• _VRAGEN EN OPDRACHTEN_:
a: Geef alle soorten dictators die de tekst over dictators opsomt in de zin die begint met "Daartussen zitten".
b: Schrijf alle records hieronder letterlijk over en laat daarbij de afbeeldingen weg.

• _GECITEERDE PASSAGE_:

= = = =

Maar liefst veertig jaar was hij aan de macht in Portugal. ‘Goede dictator’ Salazar en zijn Estado Novo brachten de financiën op orde, onderhielden goede relaties met het buitenland en de koloniën, en ondervonden nauwelijks oppositie. Maar de laatste tien jaar van zijn bewind verloor Salazar zijn greep op de gebeurtenissen.
In onze op democratische waarden gebaseerde geschiedschrijving geldt de dictator als een boeman. Toch zijn despoten de afgelopen eeuw in de meeste delen van de wereld eerder regel dan uitzondering geweest. Honderden dictators heeft de twintigste eeuw voortgebracht. Daartussen zitten eendagsvliegen, maar ook met het land vergroeide potentaten; bloeddorstige tirannen, maar ook verlichte despoten, ideologisch bevlogen megalomanen en cynische kleptocraten.
Sommigen draaiden de klok terug; anderen wilden juist een grote sprong voorwaarts. Er waren er die gaandeweg milder werden, maar bij velen werkte het ambt juist radicaliserend. Er zijn dictators die hun land naar de afgrond hebben gedreven; anderen genieten nog steeds een goede reputatie vanwege hun bijdrage aan de opbouw van het land.

= = = =

• _AANGELEVERD MATERIAAL_:
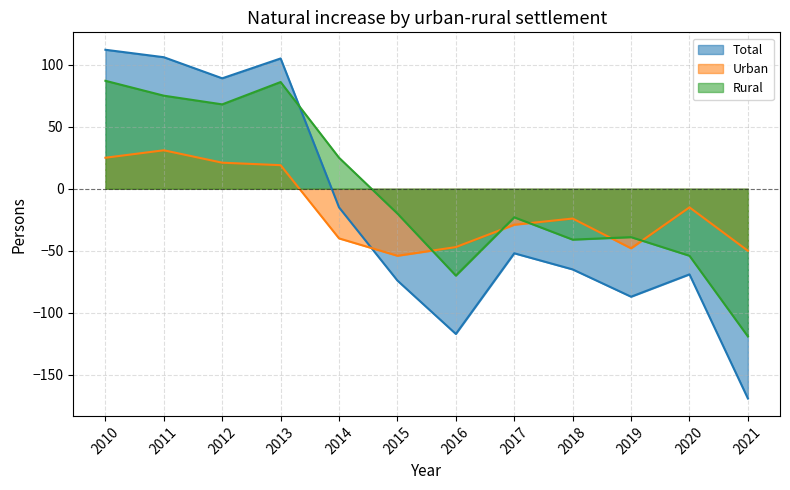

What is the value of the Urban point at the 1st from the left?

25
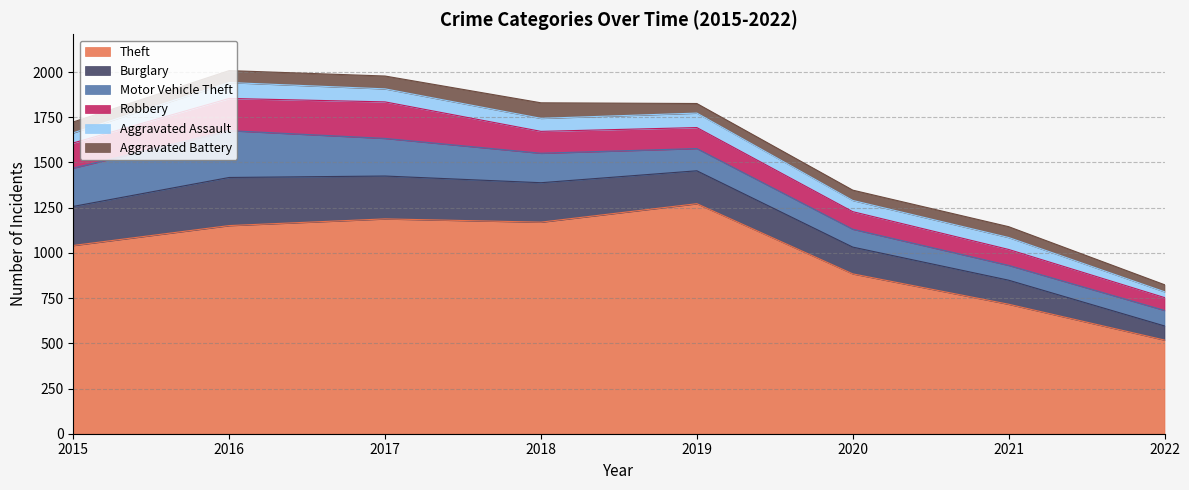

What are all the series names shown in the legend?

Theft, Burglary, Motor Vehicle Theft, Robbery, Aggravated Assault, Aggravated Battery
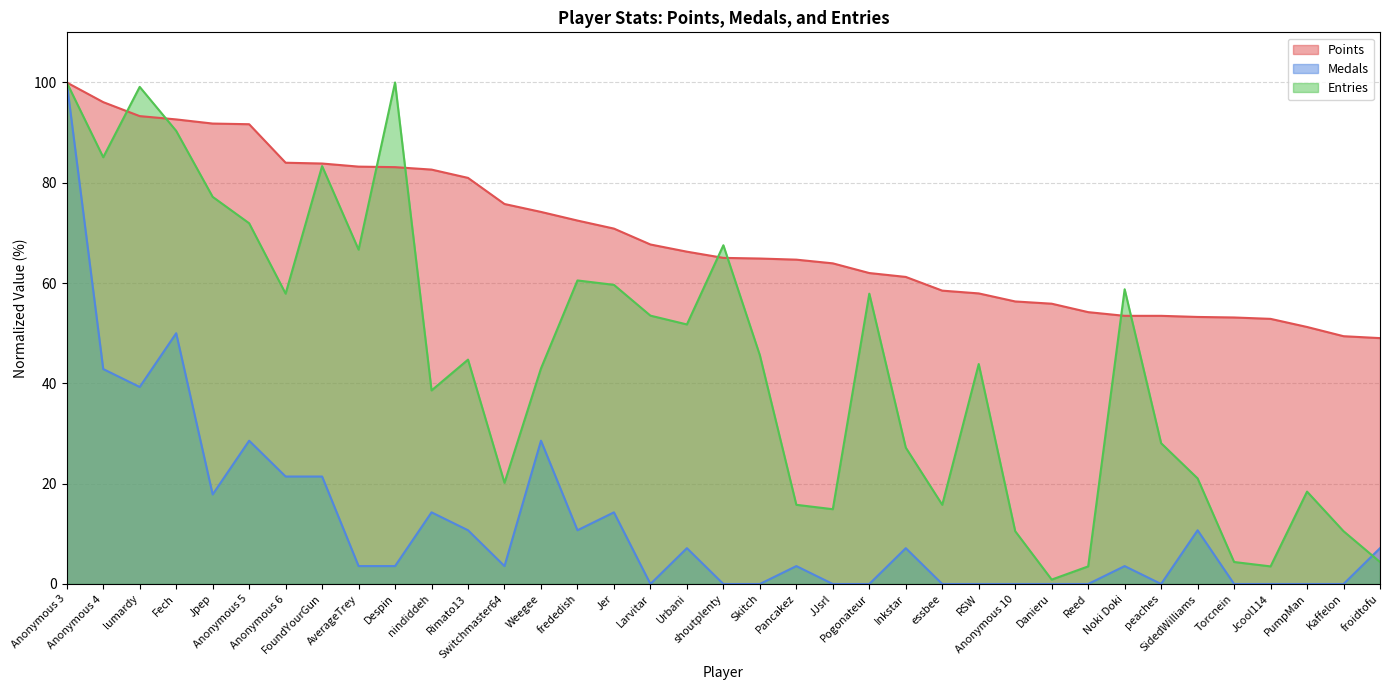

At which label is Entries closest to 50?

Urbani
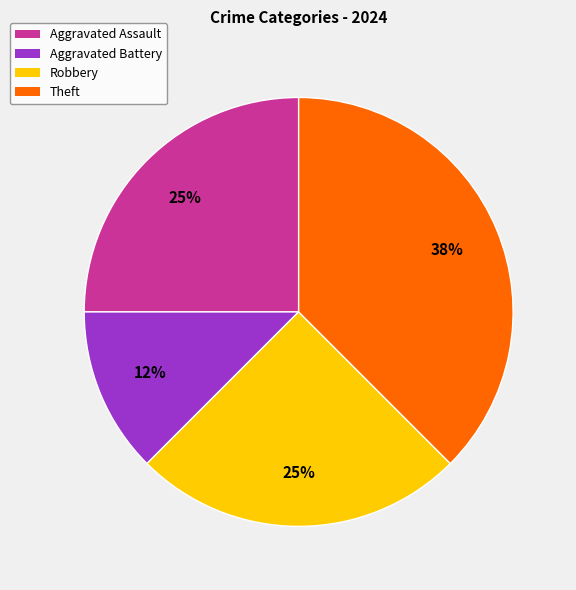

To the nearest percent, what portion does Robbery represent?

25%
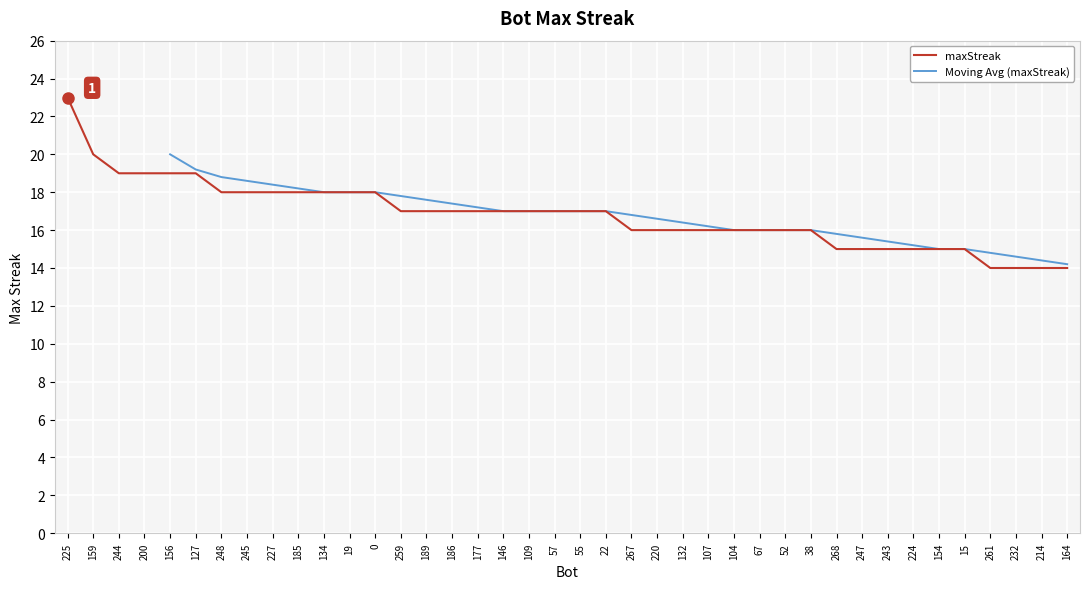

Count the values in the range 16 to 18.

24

= = = =

• _ANTWOORDENLIJST_:
a: eendagsvliegen, met het land vergroeide potentaten, bloeddorstige tirannen, verlichte despoten, ideologisch bevlogen megalomanen, cynische kleptocraten

b:
What is the value of the Urban point at the 1st from the left?

25

What are all the series names shown in the legend?

Theft, Burglary, Motor Vehicle Theft, Robbery, Aggravated Assault, Aggravated Battery

At which label is Entries closest to 50?

Urbani

To the nearest percent, what portion does Robbery represent?

25%

Count the values in the range 16 to 18.

24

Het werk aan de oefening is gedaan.